Many of the earliest controversies over ‘political correctness’, the notion that now triggers such hostility on the right, were over the freedom to tell racist, ableist, sexist or homophobic jokes – the freedom that the ‘alternative comedy’ scene of the 1980s renounced and which has been progressively curtailed in the mainstream media ever since. ‘Alternative comedy’ referred to a cluster of young, left-wing stand-ups, such as Alexei Sayle and Ben Elton, who challenged the often conservative clichés of so much 1970s comedy. Long before campuses were afflicted by ‘free speech’ wars, the BBC was getting embroiled in controversies over the limits of acceptable comedy. Yet to understand our present cultural and political moment, we need to see that the terms of engagement and conflict have shifted in a number of subtle ways.
First of all, there is the role that men such as Nigel Farage, Boris Johnson and Donald Trump played before their political breakthroughs, at a time when it felt as if the power of liberal technocrats could last forever. Each was – and in some ways remains – a figure of fun whose appearance and behaviour was held up to ridicule. In Britain, Have I Got News for You played a significant role in making Johnson, and to a lesser extent Farage, an attention-grabbing joke in the eyes of the cosmopolitan middle class. In the United States, Trump was notoriously ridiculed for his haircut and presidential ambitions by Barack Obama at the 2011 White House Correspondents’ dinner. In the long build-up to the Trump presidency, American liberals relied on The Daily Show brand of knowing satire to vent their rising disbelief with the direction that conservative politics was taking. The Dutch populist Geert Wilders is also instantly recognisable for his extraordinary haircut, while Beppe Grillo, founder of the Italian Five Star movement, was originally a professional comedian.
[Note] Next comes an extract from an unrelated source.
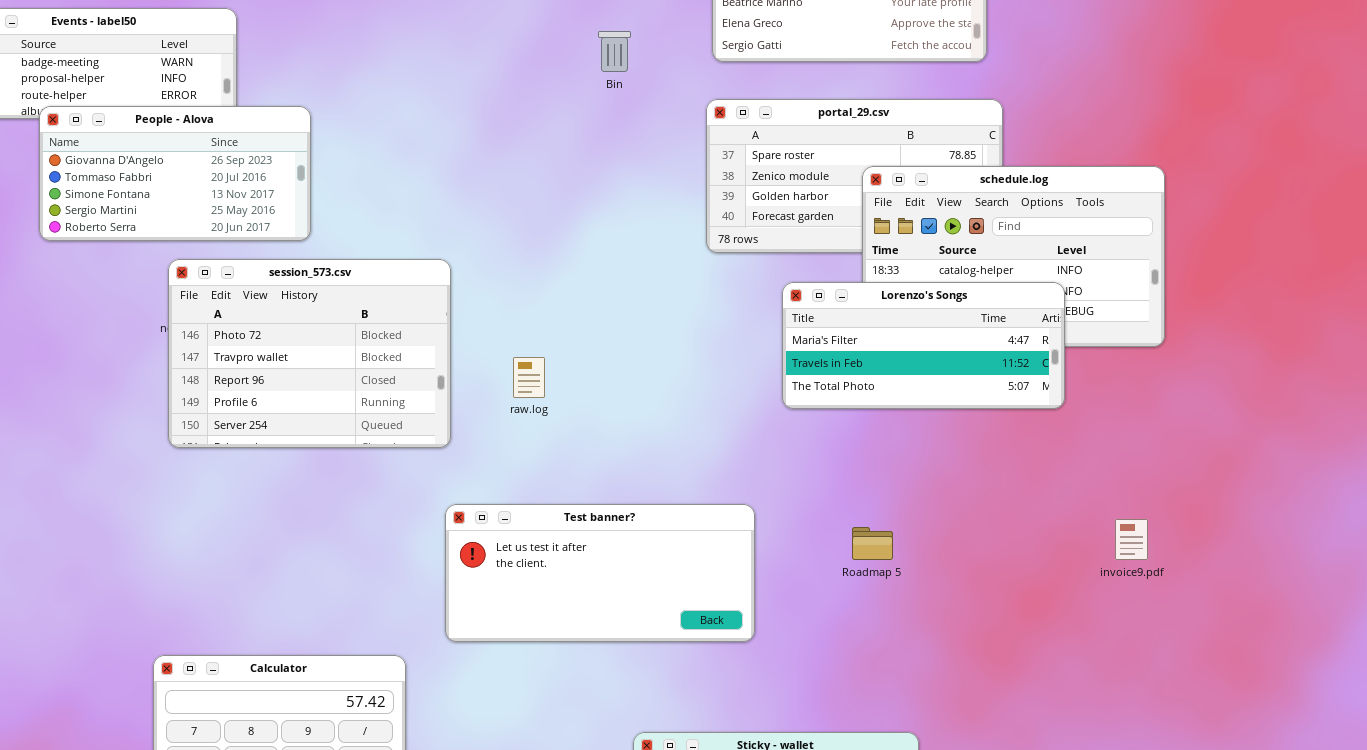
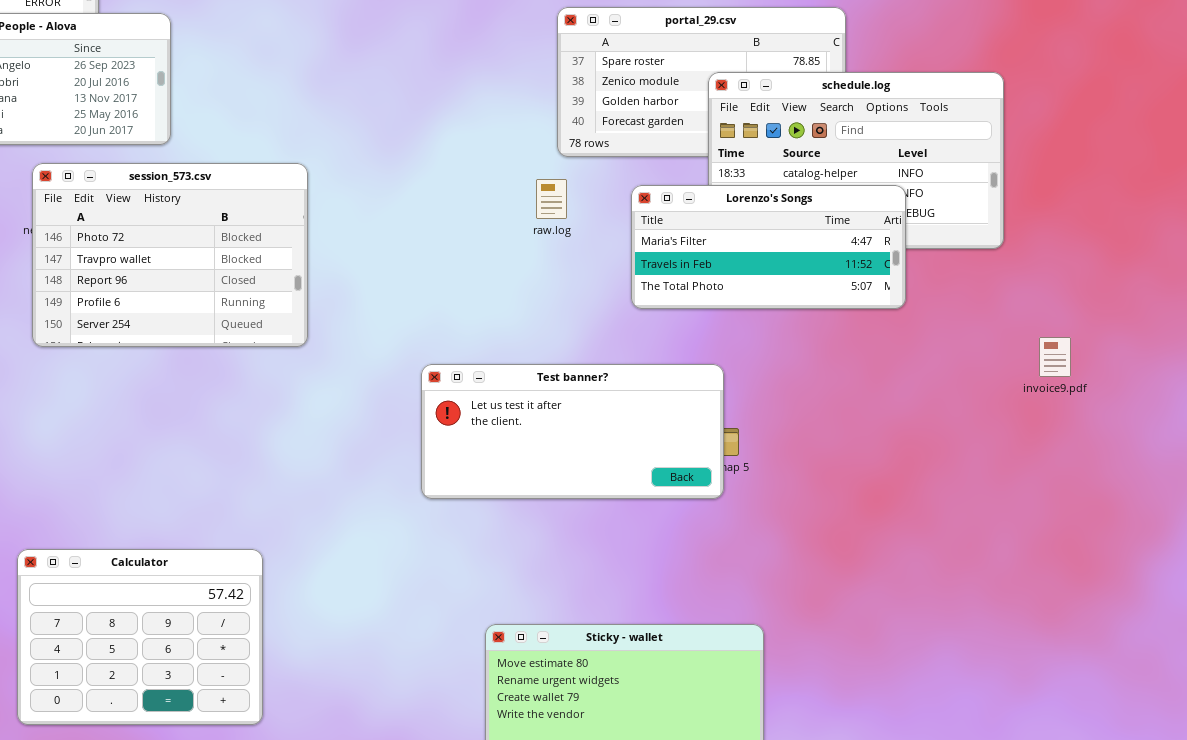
raw.log: [513,357,545,398] -> [536,179,567,219], moved
Test banner?: [445,504,755,642] -> [421,364,724,499], moved
invoice9.pdf: [1115,519,1148,560] -> [1039,337,1071,377], moved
The fact that these men attracted laughter and mockery from educated liberals, and did not shy away from it, no doubt played a crucial role in building their appeal in the eyes of those who felt belittled and sneered at by ‘elites’. The somewhat comical nature of their haircuts and outfits unlocked something politically. After all, Ian Hislop or Jon Stewart would never publicly laugh at someone for their accent or class, but didn’t hold back when the target was another white man with money. The feeling of being laughed at became routed vicariously through these pantomime figures, who seemed brave enough to withstand the ridicule.
Even since the electoral shocks of 2016 in Britain and the United States, some of this dynamic is still being played out. While it is often expressed along with a tinge of dread, even fear, one of the recurring political sentiments of the past few years has been ‘Oh my God, is this actually real?’ This may not be the same thing as laughter, but we shouldn’t ignore the fact that it nevertheless delivers a form of stunned enjoyment.